If you want to understand how the four pillars work together, the free masterclass at francesnorgate.com/masterclass is the place to start — about an hour, free, brings everything into one picture.
Where to start
Morning light: this is still the foundation. Going outside within an hour of waking, for at least twenty minutes, is the single most powerful thing you can do for sleep quality. Not because of some vague wellbeing benefit, but because it sets the cortisol curve correctly, which sets the conditions for deep sleep in the first half of the night twelve hours later.
Evening darkness after 8pm: dimming lights and reducing screen brightness allows melatonin to begin rising at the right time. The depth of your slow wave sleep is partly determined by how cleanly the evening-to-night transition happens.

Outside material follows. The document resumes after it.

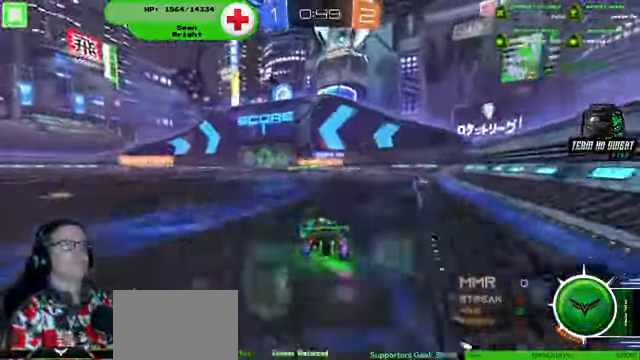
Gameplay with a controller (PlayStation layout); each line is a JSON object with the inputs held at the frame after it (dt_ms = milliseconds from this image to that frame). "events" lists button and stick changes between this image and that frame as [ms after this image, input, new state], when the widget could be followed in between. Not read: HOME L3 R3.
{"dt_ms": 500, "buttons": ["R2"], "left_stick": "right", "right_stick": "center", "events": [[100, "left_stick", "center"], [334, "left_stick", "right"]]}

And if you’ve had years of disrupted sleep, whether from feeding babies, chronic stress, illness, or anything else that kept your nervous system vigilant, be patient with the restoration. The nervous system learned to be light over a long period. It unlearns on a similar timescale. Months, not weeks. The changes are real. They just take longer than you’d hope.
The sleep that restores you is available. Your body knows how to produce it. It just needs the conditions that make it safe to go there.